Today we continue A Week in Hell, with a look backwards....
The Hellboy universe has gotten large and complicated, with characters and stories ranging from the late Victorian era (Witchfinder) to the pulpy 1930s (Lobster Johnson) to the modern day (most of the main plotline of Hellboy itself). The stories of the B.P.R.D. -- the Bureau for Paranormal Research and Development, founded in the waning days of WWII by Trevor Bruttenholm, the scientist who also found and fostered Hellboy -- mostly follows Hellboy's; there's an extensive shelf of their exploits in the late twentieth century and early twenty-first. But there's also a thin (so far) thread of stories about the earliest days of the B.P.R.D., with books covering 1946 and 1947.
And then last year the story continued, with B.P.R.D.: 1948, written by series creator Mike Mignola with John Arcudi (co-writer on the vast majority of B.P.R.D. stories) with art by Max Fiumara. Hellboy is in this book, but he's only a minor character: he stays back at B.P.R.D. headquarters in Connecticut while Bruttenholm and the vampire-possessed soldier Simon Anders travel to an Air Force base somewhere in the southwestern desert to investigate reports of gigantic, unearthly, predatory creatures.
They're not alone: 1948 is a bit stuffed with characters, not all of whom get a chance to do much.
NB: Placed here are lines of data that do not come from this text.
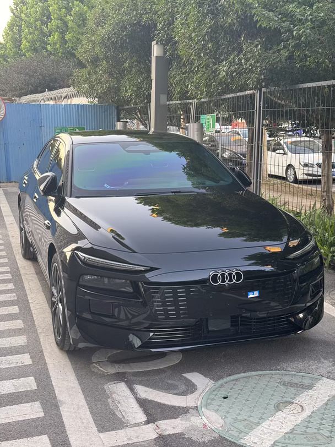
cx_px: 168
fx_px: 620
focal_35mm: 48
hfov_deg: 30.2
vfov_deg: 39.7
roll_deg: +0.4
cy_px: 224
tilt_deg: -9.9
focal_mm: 6.76
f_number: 1.78
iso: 125
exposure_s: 1/60
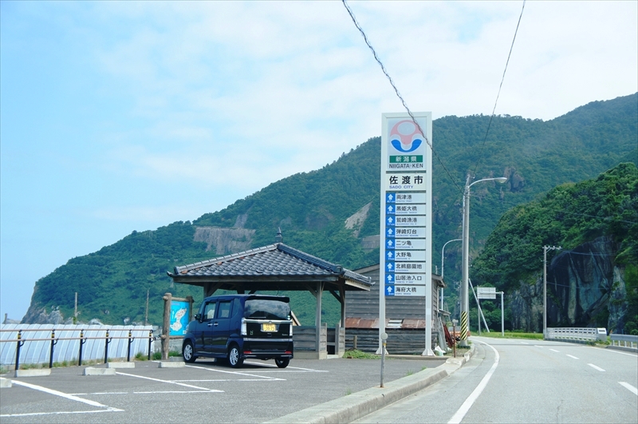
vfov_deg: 27.2
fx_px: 876
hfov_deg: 40.0
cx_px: 319
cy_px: 212
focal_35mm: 50
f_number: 6.3
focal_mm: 33
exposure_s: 1/320
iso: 200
Most of the scientists at the base -- involved in a series of nuclear-bomb tests for a very early Project Orion-style spaceship (so early that they don't seem to have even built a prototype or model of the ship; they're still at the blowing-up-bombs stage) -- serve as foils to explain things or react to Bruttenholm's wild theories, with the exception of the gorgeous Dr. Anna Rieu. And the rest of the B.P.R.D. soldiers -- with the exception of their hot-headed leader, Stegner -- are there to fight and die in horrible ways. Even Colonel Betz, the military head of Project Enkelados -- as the spaceship project is code-named -- mostly gets to look pensive or surprised while other people explain things to him.
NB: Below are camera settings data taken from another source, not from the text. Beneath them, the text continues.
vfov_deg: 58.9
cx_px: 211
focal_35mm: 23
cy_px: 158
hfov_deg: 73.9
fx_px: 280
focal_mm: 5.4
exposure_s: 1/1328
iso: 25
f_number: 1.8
This book feels like a building block: as if Mignola and Arcudi are establishing things that they'll want to use later. Bruttenholm postulates that this particular A-bomb test -- in a region of the desert known as "a mecca for shamanistic rituals" -- broke a hole between worlds in a thin place, and that destroying the fused sand the explosion caused will close that hole. Rieu turns anti-nuke over the course of this book, and we learn that she later was an important figure in that movement -- and was notably absent in a 1983 scene. And Anders -- that soldier with a vampire mark on his chest -- broods and lashes out and goes monster-hunting on his own and generally acts like a rogue cop in a 1980s movie, which looks like it will lead to him being kicked out of the B.P.R.D. Oh, and Varvara -- Bruttenholm's opposite number, an ageless demon in the form of a young girl who runs the U.S.S.R.'s anti-supernatural operations -- keeps haunting Bruttenholm, for reasons of her own that may become clearer later.
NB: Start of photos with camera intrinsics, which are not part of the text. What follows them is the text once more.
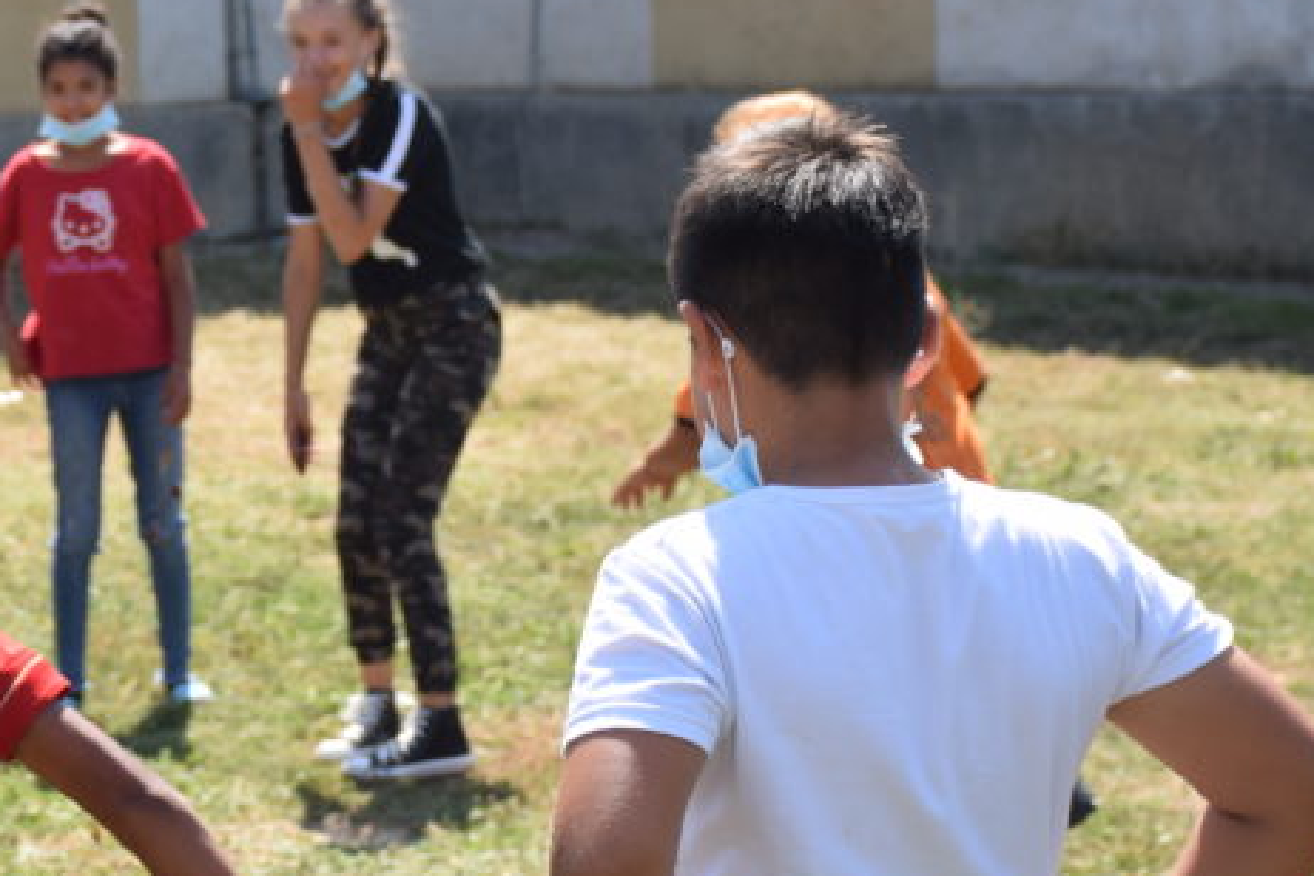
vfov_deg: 10.3
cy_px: 411
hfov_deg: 15.2
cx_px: 114
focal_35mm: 133
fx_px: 4854
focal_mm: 40
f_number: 5
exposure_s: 1/320
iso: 100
The mystery of the strange creatures is solved without a lot of fuss: they're big and nasty and hard to kill, but entirely physical and unintelligent. And Bruttenholm hits on the correct solution pretty quickly. So 1948 is focused mostly on character issues: Bruttenholm's frustrated courting of Rieu, Anders's growing self-loathing, and a side order of Hellboy's own unhappiness, back in Connecticut. 1948 doesn't really stand alone -- or even tell a particularly sturdy story by itself -- but it's an interesting piece of the larger puzzle, and worth reading for those who are still piecing that together.